I don’t say that to p in my letters, it would make her too sad.

 

p says we must go back. The treatment will be fine she says. I’ll be all right. p is sad now. When she is drained, her voice slides around so much that she can’t always be understood. At least I can still be understood. p has to hold my hand now to walk straight. People look at her in the arcade, how she drags her right leg. I close my eyes when we reach the bubble.

p leaves me at the house. She has to get back. They’ll make her feel better for a while. Mrs Arbuthnot waits for me in her office whilst I go to the toilet. I think how it would be to go somewhere where I can be private and quiet whenever I want. Violet somewhere calm and quiet, just by herself. The window here is made with blank white glass. I cannot see out. I can hear nothing from the outside. Mrs Arbuthnot speaks to me from the other side of the door.

‘Are you all right, Violet? Do you need help?’

I say I am all right, I’ll not be long. I hope that my bleeding has started again. I could say that it has, but Mrs Arbuthnot will check. She checks everything. I have not bled apart from that once. They say it is because I am too small. Little Violet – she’ll never have her own baby. Does Mrs Arbuthnot have babies? I cannot imagine that. Her babies would smell of plastic.

There is a tiny clear patch in the top corner of the white glass. A spark of light comes through and sings to me. It tastes so sweet, like honey made from light should taste. I suck it. Mrs Arbuthnot is opening the door. Her head appears as I pull down the little skirt to hide my underwear from her.

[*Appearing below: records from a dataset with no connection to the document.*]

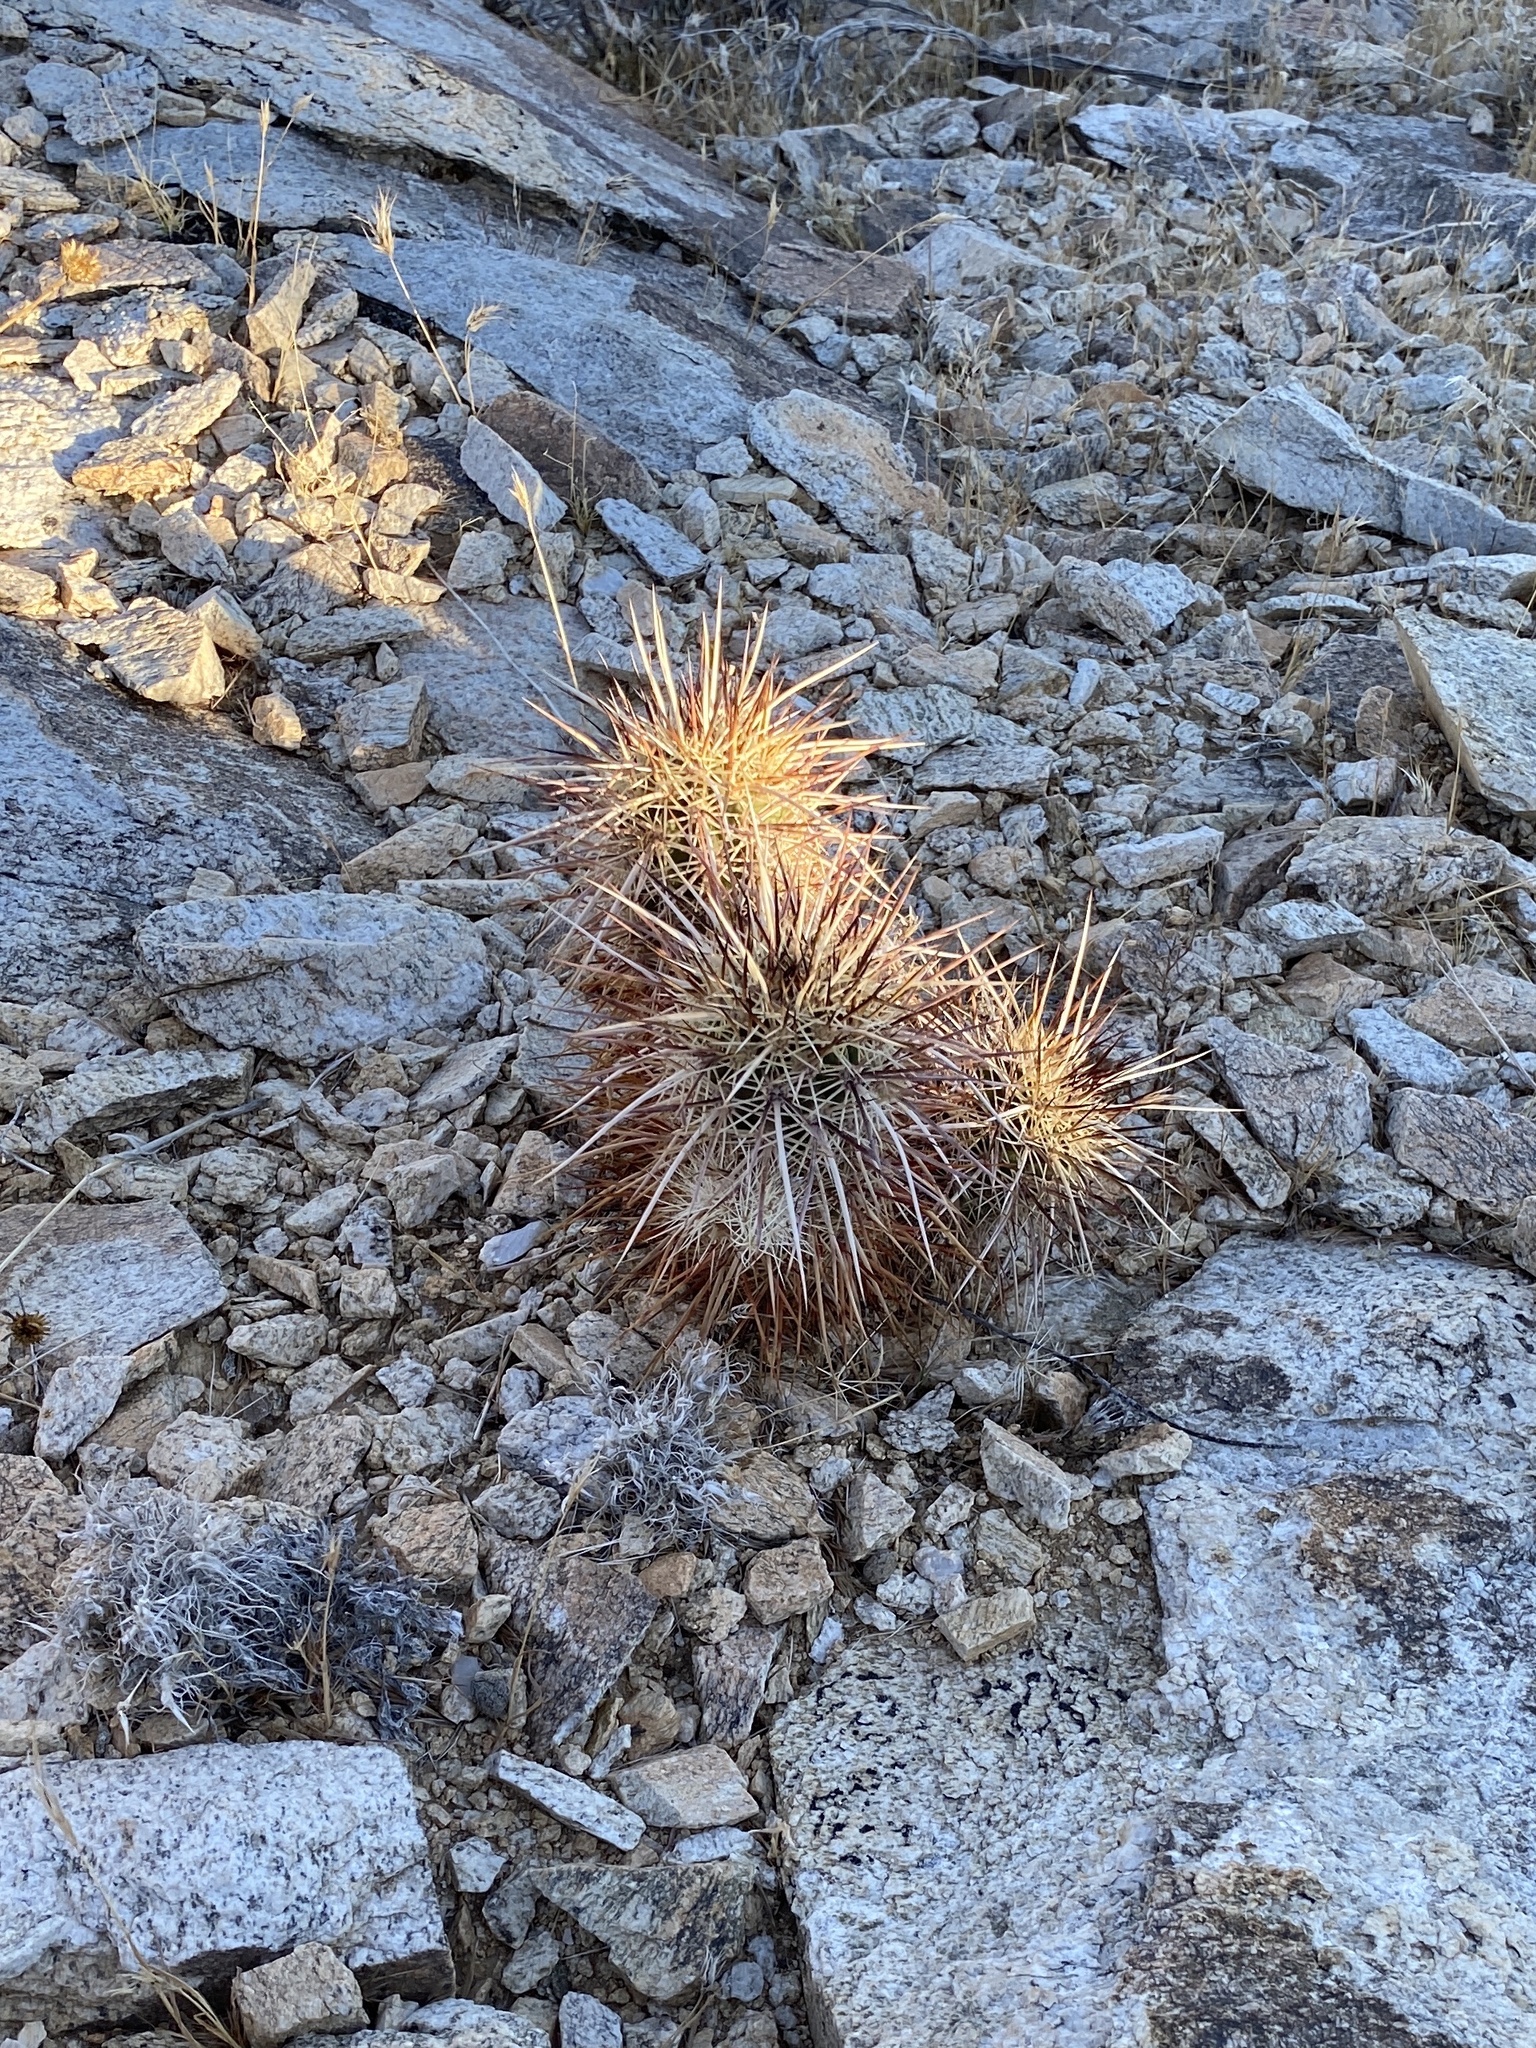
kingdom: Plantae
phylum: Tracheophyta
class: Magnoliopsida
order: Caryophyllales
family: Cactaceae
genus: Echinocereus
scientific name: Echinocereus engelmannii
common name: Engelmann's hedgehog cactus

‘I thought I might be bleeding.’ I say.

‘You should not be bleeding, Violet. Let me look.’

‘I wasn’t. It was a trick of the light.’

‘You might have an infection.’

‘It was a trick of the light, Mrs Arbuthnot. The light tasted like blood…’

If I start talking about what light tastes like she’ll back off. She hates that. But if she knew she tasted of tar and oil she’d get my medication and I’d be out for days.

‘The car is outside,’ she says.

‘I have decided not to go for treatment, Mrs Arbuthnot. I don’t need it.’